Every day for the last 47 years, Charlie DeLeo sails across New York Harbor to serve as caretaker for Lady Liberty.
His says his devotion inspired not by a job, but by the love of his life.
“Lady Liberty is the inspiration,” he says. “I never get tired of looking at Lady Liberty…It's kind of sacred for anybody who's seen war and the price you've got to pay for freedom.”
As the oldest and longest serving volunteer caretaker of the Statue of Liberty and its grounds, DeLeo is known throughout the world as "The Keeper of The Flame."
He affectionately calls the symbol of independence "The Lady,” and considers her upkeep his mission of honor.
DeLeo's love affair with the Statue of Liberty began in 1957. He was a fourth-grader at P.S. 42 in Lower Manhattan when he first visited Liberty Island on a class trip.
“Next to my mom, the most beautiful lady in the world.

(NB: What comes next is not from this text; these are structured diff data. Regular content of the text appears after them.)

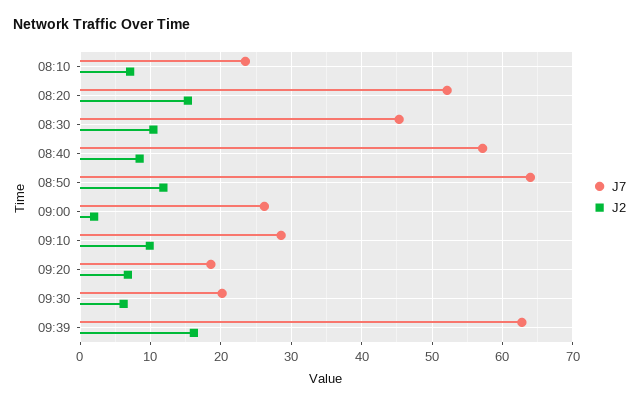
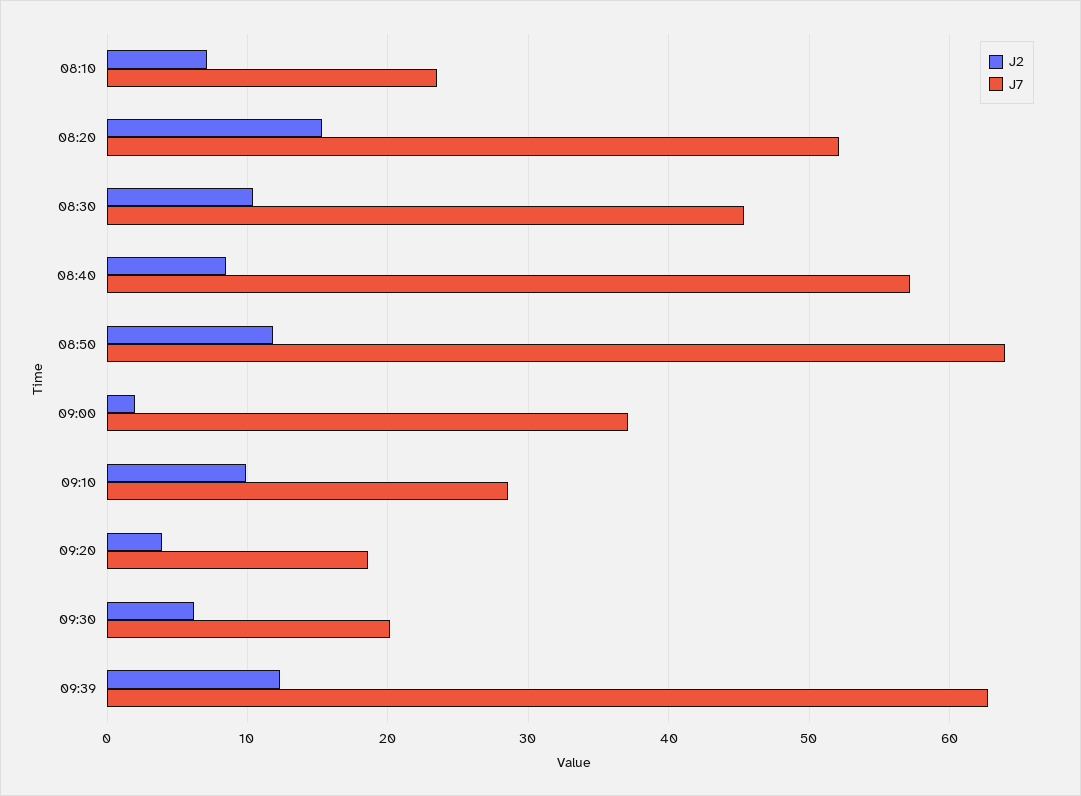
  {
    "J7": {
      "08:10": 23,
      "08:20": 52,
      "08:30": 45,
      "08:40": 57,
      "08:50": 64,
-     "09:00": 26,
+     "09:00": 37,
      "09:10": 29,
      "09:20": 19,
      "09:30": 20,
      "09:39": 63
    },
    "J2": {
      "08:10": 7,
      "08:20": 15,
      "08:30": 10,
      "08:40": 8,
      "08:50": 12,
      "09:00": 2,
      "09:10": 10,
-     "09:20": 7,
+     "09:20": 4,
      "09:30": 6,
-     "09:39": 16
+     "09:39": 12
    }
  }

But only next to my mom,” he says. “I think her enormity, the colossal size, you know, really inspired me and a woman holding up a torch and flame in her right arm and a tablet in her left arm, July 1776 and I just wanted to care for "The Lady."
After serving in the Vietnam War and earning a Purple Heart for a shrapnel wound, the first thing DeLeo did when he came back to the United States was visit "The Lady” in 1968.
The National Park Service hired DeLeo as a maintenance worker in 1972. With nerves of steel, DeLeo scaled Lady Liberty's 151-foot iron skeleton to clean debris and change the floodlights that illuminate the 24-carat gold leaf flame.
He memorized every crevice and every curve of the 31-ton copper monument from head to toe.
“There's a 42-foot ladder inside the right arm so you've got to climb a ladder to get to the top and then there's a door that takes you to the outside,” he says.
The torch has been closed to visitors since 1916, but DeLeo had the key. His duties also included washing the crown's 25 windows and seven spikes and changing the hundreds of bulbs that light up the statue.
After 27 years as the Keeper of the Flame, DeLeo retired from the job in 1999. His retirement lasted only two months because he couldn't get Lady Liberty out of his mind.
“I kind of missed ‘The Lady’ and I called up one of the deputy superintendents, Frank Miller, and said can I come back as a volunteer. He said sure, we'd love to have you back,” he says.

DeLeo's been back at his labor of love ever since.
His payback is a remarkable legacy: 27 years of employment, 22 years as a volunteer, 750 lightbulbs changed and 2,500 trips to the torch.